On the last day of the trial before its postponement, one final witness, Lukáš Havlena, addressed the court. He came forward after reading some of the other testimonies in the Czech media. Havlena said he didn't like how the three friends of Daniel N. had described the situation, telling judges Blythe was not aggressive.
However, perhaps more valuable to the defense was Pořádek's testimony. He called himself an "active member of the audience" and recognized he was causing problems. Pořádek corroborated Blythe's story, saying he was neither punched nor strangled as some witnesses had indicated.
Furthermore, Pořádek admitted he was "pretty drunk" and that his behavior was inappropriate. "Because of the way I acted, [Blythe] was right to throw me off," he said.
Other evidence to consider
The court heard how Lamb of God had sent a list of security demands to the concert venue, notably that barriers should be placed 1.5 meters from the stage. Kubovec pointed out this wasn't the case. Testifying Feb. 6, promoter Tomáš Fiala told the court the band hadn't detailed any concerns to him, either before or after the gig.
Fiala also expressed his surprise at how sober Blythe seemed after the concert, saying he talked to him personally and there were no signs the singer was under the influence of drugs or alcohol.
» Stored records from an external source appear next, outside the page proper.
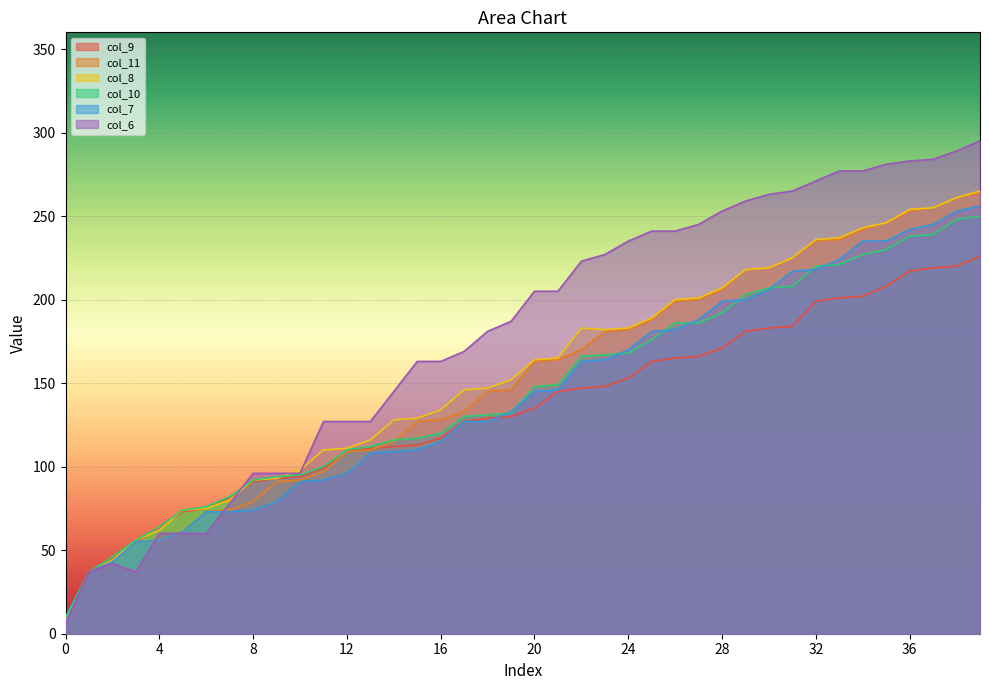

Reading left to right, what are all the values shown in this chart?

col_9: 9	37	45	55	63	73	75	81	91	93	94	99	109	111	112	113	117	127	129	130	135	145	147	148	153	163	165	166	171	181	183	184	199	201	202	208	217	219	220	226
col_11: 7	37	43	55	56	61	73	74	79	91	92	97	109	110	115	127	128	133	145	146	163	164	170	181	182	188	199	200	206	218	219	225	235	236	242	246	253	255	261	264
col_8: 8	37	44	56	62	74	75	80	92	93	98	110	111	116	128	129	134	146	147	152	164	165	183	182	183	189	200	201	207	218	219	225	236	237	243	246	254	255	261	265
col_10: 10	37	46	56	64	74	76	82	92	94	95	100	110	112	116	117	120	130	131	132	148	149	166	167	168	176	186	186	192	203	207	208	220	221	227	230	238	239	248	250
col_7: 7	37	43	55	56	61	73	73	74	79	91	92	96	108	109	110	115	127	127	133	145	146	163	164	170	181	182	188	199	200	206	217	218	224	235	235	242	245	253	256
col_6: 6	37	42	37	60	60	60	78	96	96	96	127	127	127	145	163	163	169	181	187	205	205	223	227	235	241	241	245	253	259	263	265	271	277	277	281	283	284	289	295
Speaking on behalf of the security company, a representative said it wasn't his firm's responsibility to decide how many staff are present at the venue (two bouncers had been guarding the stage), and that it is up to organizers to tell him their specific needs. He added he had no information about the request to position barriers away from the stage.
Michal Dogoši, an expert medical witness, said Daniel N.'s cause of death was pneumonia resulting from a blow to the brainstem, a part of the brain that sits on top of the spinal cord. He revealed the mortality rate for this kind of injury is around 40 percent and that doctors couldn't have done more to save the patient.
In addition, an ophthalmologist, called for by the defense, confirmed Blythe was short-sighted and couldn't see distant objects. The ophthalmologist said the combined effect of strobe lighting and smoke onstage meant the American would "only have been able to recognize silhouettes" from one to two meters away.
When the trial concludes, the judges will reach one of three main verdicts: guilty of manslaughter, guilty of negligence (a lesser charge carrying a suspended sentence) or not guilty. Whatever the verdict, though, the losing side is likely to appeal, meaning the trial could easily last for several more months.